M. Anfindsen croit, par exemple, que les programmes de discrimination positive sont basés sur des hypothèses qui sont fausses - par exemple, que certains groupes ont simplement besoin qu'on retire des barrières sociales pour leur permettre de réussir. Selon lui, nos sociétés modernes ont déterminé que toutes les races étaient égales parce que cela convenait à leur idéologie. «Mais ce n'est pas très sain, ça. Il faut chercher la vérité, même si elle est déplaisante.»

De la même façon, M. Anfindsen croit qu'il faut arrêter de dire qu'hommes et femmes sont identiques mentalement, émotionnellement ou intellectuellement. «J'ai été endoctriné par ça», note-t-il. «C'est une fausseté.»

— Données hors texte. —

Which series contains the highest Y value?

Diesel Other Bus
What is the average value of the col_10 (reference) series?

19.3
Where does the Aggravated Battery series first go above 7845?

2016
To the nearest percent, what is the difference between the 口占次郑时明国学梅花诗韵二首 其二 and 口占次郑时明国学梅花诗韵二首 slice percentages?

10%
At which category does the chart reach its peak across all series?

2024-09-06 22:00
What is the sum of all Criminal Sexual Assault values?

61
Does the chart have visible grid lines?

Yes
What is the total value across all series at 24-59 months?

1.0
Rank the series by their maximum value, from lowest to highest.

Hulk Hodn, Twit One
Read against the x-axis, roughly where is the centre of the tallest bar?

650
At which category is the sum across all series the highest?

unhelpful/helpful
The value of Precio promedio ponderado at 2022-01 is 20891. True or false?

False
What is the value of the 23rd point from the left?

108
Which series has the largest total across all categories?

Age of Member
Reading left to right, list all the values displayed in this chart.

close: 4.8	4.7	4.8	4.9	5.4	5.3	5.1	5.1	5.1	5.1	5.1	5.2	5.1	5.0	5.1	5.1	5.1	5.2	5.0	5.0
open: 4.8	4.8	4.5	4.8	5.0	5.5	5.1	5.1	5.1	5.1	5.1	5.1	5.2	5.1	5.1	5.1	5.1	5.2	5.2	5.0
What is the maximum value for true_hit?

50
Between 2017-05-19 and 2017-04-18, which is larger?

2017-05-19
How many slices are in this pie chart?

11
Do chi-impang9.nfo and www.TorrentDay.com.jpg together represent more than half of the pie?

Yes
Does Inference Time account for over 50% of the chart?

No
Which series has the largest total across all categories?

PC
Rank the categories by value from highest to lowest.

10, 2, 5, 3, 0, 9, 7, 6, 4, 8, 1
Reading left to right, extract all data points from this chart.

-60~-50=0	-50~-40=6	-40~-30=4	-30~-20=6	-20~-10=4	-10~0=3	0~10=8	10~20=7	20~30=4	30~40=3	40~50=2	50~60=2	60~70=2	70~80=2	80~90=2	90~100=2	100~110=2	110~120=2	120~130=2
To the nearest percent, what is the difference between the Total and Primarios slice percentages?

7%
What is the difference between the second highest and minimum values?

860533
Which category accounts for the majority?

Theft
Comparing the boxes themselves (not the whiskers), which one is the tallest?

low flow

Assassiner des femmes et lutter contre l'Eurobie

Sindre Bangstad, chercheur en socio-anthropologie à l'Université d'Oslo et spécialiste de l'extrême droite, a suivi le procès minutieusement, et a lu et relu le «manifeste» de 1518 pages écrit par le tueur.

Son analyse démontre que les théories sur l'Eurabie, qu'on trouve sur l'internet, sont les plus présentes dans son collage de textes. Selon différents auteurs qui propagent cette théorie, les bureaucrates de Bruxelles veulent transformer l'Europe en califat islamique. Le message de Breivik: il faut donc lancer une guerre civile pour débarrasser l'Europe des musulmans.

Un de ses auteurs préférés: Peder Are Nøstvold Jensen, un blogueur norvégien mieux connu sous le nom de Fjordman, qui écrit notamment sur les sites web Brussels Journal et Gates of Vienna, ouvertement antimusulmans (la référence à Vienne vient du fait que c'est là qu'ont été arrêtés les Ottomans en 1683).

Une autre cible: les féministes. «Autant chez Breivik que chez Fjordman, on lit qu'ils se sentent trahis par les féministes», explique Sindre Bangstad. Dans le manifeste de Breivik, note le chercheur, un des passages les plus inquiétants concerne l'assassinat nécessaire des femmes norvégiennes. «Il faut accepter l'idée de tuer des femmes, même des femmes très attirantes», écrit l'assassin. D'abord parce que, selon lui, elles sont plus sensibles, donc plus ouvertes aux alliances multiculturelles, et ensuite parce qu'elles ont des relations amoureuses et se marient parfois avec des étrangers. «La cruauté de Breivik, note le chercheur, est au-delà de notre capacité de comprendre.»